*Tasks to carry out*.
a. In the article about Joel Greenberg, how much money did he donate to the after-school music program in West Philadelphia?
b. For each statement, decide whether the article about Joel Greenberg supports it: (i) Greenberg returned a reporter's call about his donation. (ii) Ina B. Lipman is executive director of the Children's Scholarship Fund. (iii) Williams won the 2010 gubernatorial campaign that the partners backed. Give yes or no and quote the deciding words.
c. Please extend the article about Joel Greenberg and his partners beyond its last paragraph.

Joel Greenberg once donated $1 million to a struggling after-school music program in West Philadelphia, having read about it in the newspaper.
The Main Line financial trader didn't bother to return a reporter's call asking why he did so.
Greenberg is like that, those who know him say - passionate in his desire to help others, particularly children, and uninterested in self-promotion.
"He does not want to be front and center," said Ina B. Lipman, executive director of the Children's Scholarship Fund, another cause that has benefited from Greenberg's largesse. "He just wants to do good work."
Regardless of his philanthropy, Greenberg's penchant for privacy has proved a distraction for a man who, along with his two business partners, can be expected to play a pivotal role in the Philadelphia mayoral race.
Greenberg, Arthur Dantchik, and Jeffrey Yass, all executives with the Susquehanna International Group in Bala Cynwyd, are about to spend a small fortune to try to elect Democratic State Sen. Anthony H. Williams mayor. After years of avoiding the news media, they now want people to know why.
"We are just very private people trying to do what is right," Greenberg said. "Our goal is purely altruistic: to help the children."
To that end, they are preparing to invest perhaps millions of dollars in an independent campaign to support Williams.
Though Greenberg said he was unsure how much they would spend, he would not discount the possibility that it could approach the $5.38 million they spent backing Williams' unsuccessful gubernatorial campaign in 2010.
The partners will play so dramatic a role on behalf of Williams because of his support of the issue they hold most dear - school choice, particularly for low-income families in Philadelphia.
"Parents should have a choice to send their kids to schools that work," Greenberg said. "They should not be forced to send children to failing, oftentimes violent schools."

*Raw data*.
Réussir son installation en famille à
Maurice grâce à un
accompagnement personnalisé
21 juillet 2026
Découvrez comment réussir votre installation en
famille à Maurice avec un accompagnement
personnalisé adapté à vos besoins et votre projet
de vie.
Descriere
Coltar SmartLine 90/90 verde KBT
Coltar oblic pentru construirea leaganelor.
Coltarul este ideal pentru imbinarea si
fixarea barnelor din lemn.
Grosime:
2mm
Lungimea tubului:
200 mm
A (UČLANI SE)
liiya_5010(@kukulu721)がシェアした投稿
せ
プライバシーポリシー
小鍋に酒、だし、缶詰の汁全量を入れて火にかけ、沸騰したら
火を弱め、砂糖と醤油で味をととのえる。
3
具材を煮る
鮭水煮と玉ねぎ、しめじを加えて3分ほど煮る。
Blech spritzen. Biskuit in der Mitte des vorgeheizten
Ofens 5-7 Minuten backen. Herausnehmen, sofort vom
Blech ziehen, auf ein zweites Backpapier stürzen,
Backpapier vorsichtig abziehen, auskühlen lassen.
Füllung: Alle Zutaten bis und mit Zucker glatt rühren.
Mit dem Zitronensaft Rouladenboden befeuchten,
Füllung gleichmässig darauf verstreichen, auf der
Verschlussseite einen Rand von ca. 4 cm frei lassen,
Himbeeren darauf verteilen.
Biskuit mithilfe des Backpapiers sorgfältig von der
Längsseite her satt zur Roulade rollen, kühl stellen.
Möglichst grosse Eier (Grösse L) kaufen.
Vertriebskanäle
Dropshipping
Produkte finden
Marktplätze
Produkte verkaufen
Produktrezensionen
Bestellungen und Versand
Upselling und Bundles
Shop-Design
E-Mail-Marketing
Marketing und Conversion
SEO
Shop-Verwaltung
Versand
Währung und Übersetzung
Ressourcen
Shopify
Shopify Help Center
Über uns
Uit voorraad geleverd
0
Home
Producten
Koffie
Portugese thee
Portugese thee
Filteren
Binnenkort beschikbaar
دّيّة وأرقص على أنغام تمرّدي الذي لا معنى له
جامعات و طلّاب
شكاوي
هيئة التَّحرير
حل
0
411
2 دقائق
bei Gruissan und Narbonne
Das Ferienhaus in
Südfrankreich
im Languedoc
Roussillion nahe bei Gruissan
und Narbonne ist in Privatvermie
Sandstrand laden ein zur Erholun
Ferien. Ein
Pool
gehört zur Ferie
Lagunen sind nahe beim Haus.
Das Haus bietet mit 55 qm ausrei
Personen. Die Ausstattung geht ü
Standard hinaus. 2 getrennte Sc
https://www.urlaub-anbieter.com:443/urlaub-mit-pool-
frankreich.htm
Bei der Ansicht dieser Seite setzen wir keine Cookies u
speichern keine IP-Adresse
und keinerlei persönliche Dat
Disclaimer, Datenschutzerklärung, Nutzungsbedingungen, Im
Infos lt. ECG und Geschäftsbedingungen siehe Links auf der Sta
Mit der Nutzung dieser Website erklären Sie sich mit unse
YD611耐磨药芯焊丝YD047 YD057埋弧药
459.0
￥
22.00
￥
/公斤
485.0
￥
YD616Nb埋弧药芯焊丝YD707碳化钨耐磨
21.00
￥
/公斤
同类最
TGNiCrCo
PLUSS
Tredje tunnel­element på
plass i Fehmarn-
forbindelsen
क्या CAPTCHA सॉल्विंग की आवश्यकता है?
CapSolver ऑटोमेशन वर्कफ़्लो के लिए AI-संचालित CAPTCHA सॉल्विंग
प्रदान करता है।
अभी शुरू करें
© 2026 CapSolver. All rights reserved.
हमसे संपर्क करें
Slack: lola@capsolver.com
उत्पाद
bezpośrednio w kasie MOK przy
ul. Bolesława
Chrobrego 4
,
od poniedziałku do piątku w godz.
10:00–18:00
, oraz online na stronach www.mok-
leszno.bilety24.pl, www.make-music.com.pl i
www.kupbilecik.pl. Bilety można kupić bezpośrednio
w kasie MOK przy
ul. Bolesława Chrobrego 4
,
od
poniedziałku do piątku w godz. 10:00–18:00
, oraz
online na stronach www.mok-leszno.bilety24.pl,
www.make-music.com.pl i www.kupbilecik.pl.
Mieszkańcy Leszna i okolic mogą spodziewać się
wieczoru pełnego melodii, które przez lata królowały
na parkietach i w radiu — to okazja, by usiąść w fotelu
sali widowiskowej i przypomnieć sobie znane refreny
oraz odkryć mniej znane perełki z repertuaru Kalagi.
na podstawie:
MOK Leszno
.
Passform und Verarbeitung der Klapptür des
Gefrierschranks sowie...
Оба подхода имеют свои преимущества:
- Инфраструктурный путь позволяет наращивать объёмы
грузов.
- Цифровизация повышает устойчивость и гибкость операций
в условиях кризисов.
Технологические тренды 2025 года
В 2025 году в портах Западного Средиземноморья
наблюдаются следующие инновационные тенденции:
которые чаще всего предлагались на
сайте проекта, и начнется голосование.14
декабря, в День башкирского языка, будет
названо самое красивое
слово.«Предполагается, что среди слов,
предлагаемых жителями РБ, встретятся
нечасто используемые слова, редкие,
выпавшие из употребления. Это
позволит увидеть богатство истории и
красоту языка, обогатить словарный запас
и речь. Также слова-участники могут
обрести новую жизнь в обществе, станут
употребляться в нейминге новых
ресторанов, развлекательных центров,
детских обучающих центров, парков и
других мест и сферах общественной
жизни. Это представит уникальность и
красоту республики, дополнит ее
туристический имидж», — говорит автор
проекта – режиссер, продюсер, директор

*Answers to the exercises*.
a. $1 million

b.
(i) No: "didn't bother to return a reporter's call asking why he did so."
(ii) Yes: "Ina B. Lipman, executive director of the Children's Scholarship Fund"
(iii) No: "Williams' unsuccessful gubernatorial campaign in 2010."

c.
That view often has been translated to mean simply more charter schools, and it has earned Greenberg and his partners the enmity of public school advocates and teachers' unions - unfairly so, says Greenberg.
"We are for any school that works," he said, "whether it is a good public school, a good public charter school, a good private school, a good parochial school, a good Jewish day school."
The financial trader met with Inquirer reporters recently as part of a wider outreach to the news media. He was giving the interviews on behalf of all three partners, he said, because questions about their motivations had arisen in the campaign.
Mayoral candidate Jim Kenney, for instance, has labeled the trio "anonymous billionaires more concerned with making a profit than a quality school."
That characterization rankled Greenberg, who denied that he or his partners had any financial stake in this fight.
"They want to create this myth that somehow we are going to create this giant chain of charter schools," he said. "It is not right. . . . We have nothing to do with running charter schools. We don't want to run charter schools."
He described his interest as "purely altruistic." Those who have worked with Greenberg and his partners echo his self-assessment.
"He has no hidden agenda," said Lipman. "He is a very straightforward, committed individual and citizen. He does not have to do the things he does on behalf of other people, but it is part of his DNA.".
That, too, was the read of Montgomery County Commissioner Josh Shapiro, who has worked with Greenberg and his partners on a variety of county issues.
"He is a person who has obviously been very successful in life," Shapiro said. "He recognizes his good fortune and is trying to give back."
Greenberg, 57, traced his "altruism" to his upbringing.
He grew up in a liberal home in Queens, N.Y. His parents were involved in the civil rights movement in the 1960s.
"A big part of the civil rights movement was equal schools," Greenberg said. "If you don't have an education, there is no way you can succeed."
Greenberg attended public schools before getting an undergraduate degree at the State University of New York at Binghamton. He went on to earn a law degree and later worked as a federal prosecutor before transitioning to the world of finance.
He, Yass, and Dantchik were among six founders of the Susquehanna International Group in 1987.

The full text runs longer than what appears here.